Pete Astor – One For The Ghost

An astute new album from the indie pop doyen...

Pete Astor is an actual bona fide professor of pop. Once the leader of Creation Records types The Loft and The Weather Prophets, he has spent spells teaching in further education, focussing on pop culture and it’s many fascinating splinters.

There’s always been an enormous depth of knowledge to Pete Astor’s work, something that has only become more pronounced with time. 2015’s Fortuna! Pop release ‘Spilt Milk’ opened a fresh chapter in his work, teaming the esteemed indie pop songwriter with James Hoare of the recently split London minimalist pop combo Ultimate Painting.

‘One For The Ghost’ continues this partnership, and it sluices Astor’s wiry indie craftsmanship – part Lou Reed, part Edwyn Collins – with a new generation of London musicians. For the most part , too, it’s an absolute joy, an urbane, witty, extremely catchy selection of three minute ditties, superbly well-written and expertly arranged.

‘Walker’ is a neat slice of grey-flecked jangle, while ‘Water Tower’ shambles along in a jaunty but deeply English rockabilly fashion. ‘Golden Boy’ has that Sun Records echo-slap guitar, while ‘Only Child’ is a neat two-chord Velvets strummer.

Adapt at untangling its influences, ‘One For The Ghost’ is the welcome revitalisation of an often forgotten English pop voice. ‘You Better Dream’ is wonderfully earnest yet hopelessly poetic, while ‘Tango Uniform’ seems to relish in Dylan-esque word-play re-tooled for an overcast British landscape.

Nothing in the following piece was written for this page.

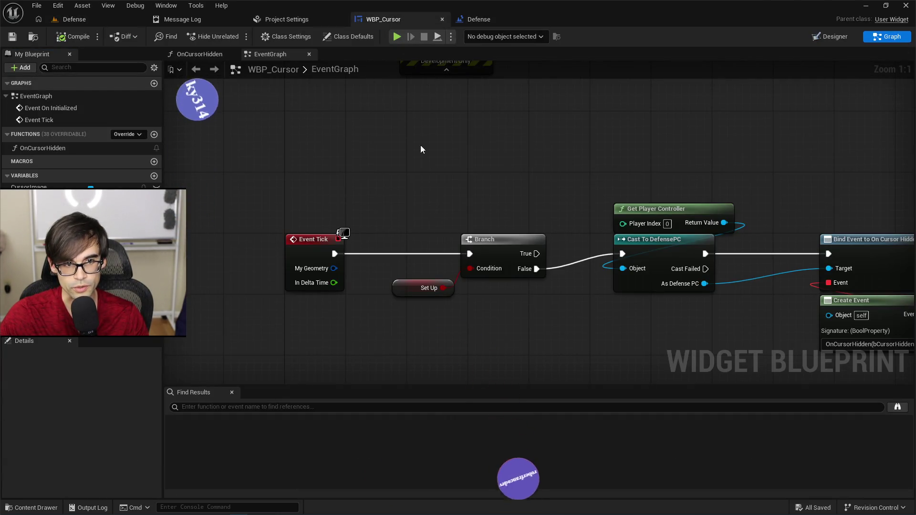
# Connect Event On Initialized to the Hello Print String, save, and launch play-in-editor
pyautogui.scroll(-3, 420, 145)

The relentlessly chirpy title track is one of the album’s real high points, pitting that pointed, Jonathan Richman-esque rhythm guitar against a litany of famous final words, from Oscar Wilde to Hemingway and beyond. “Raise the glass, and drink a toast,” Pete Astor sings gleefully, as it he’s not quite ready to give up the fight just yet. “It’s the final curtain, it’s the final straw,” he adds, drawing to a close another lesson in minimalist pop, one that seems to ring truer than ever.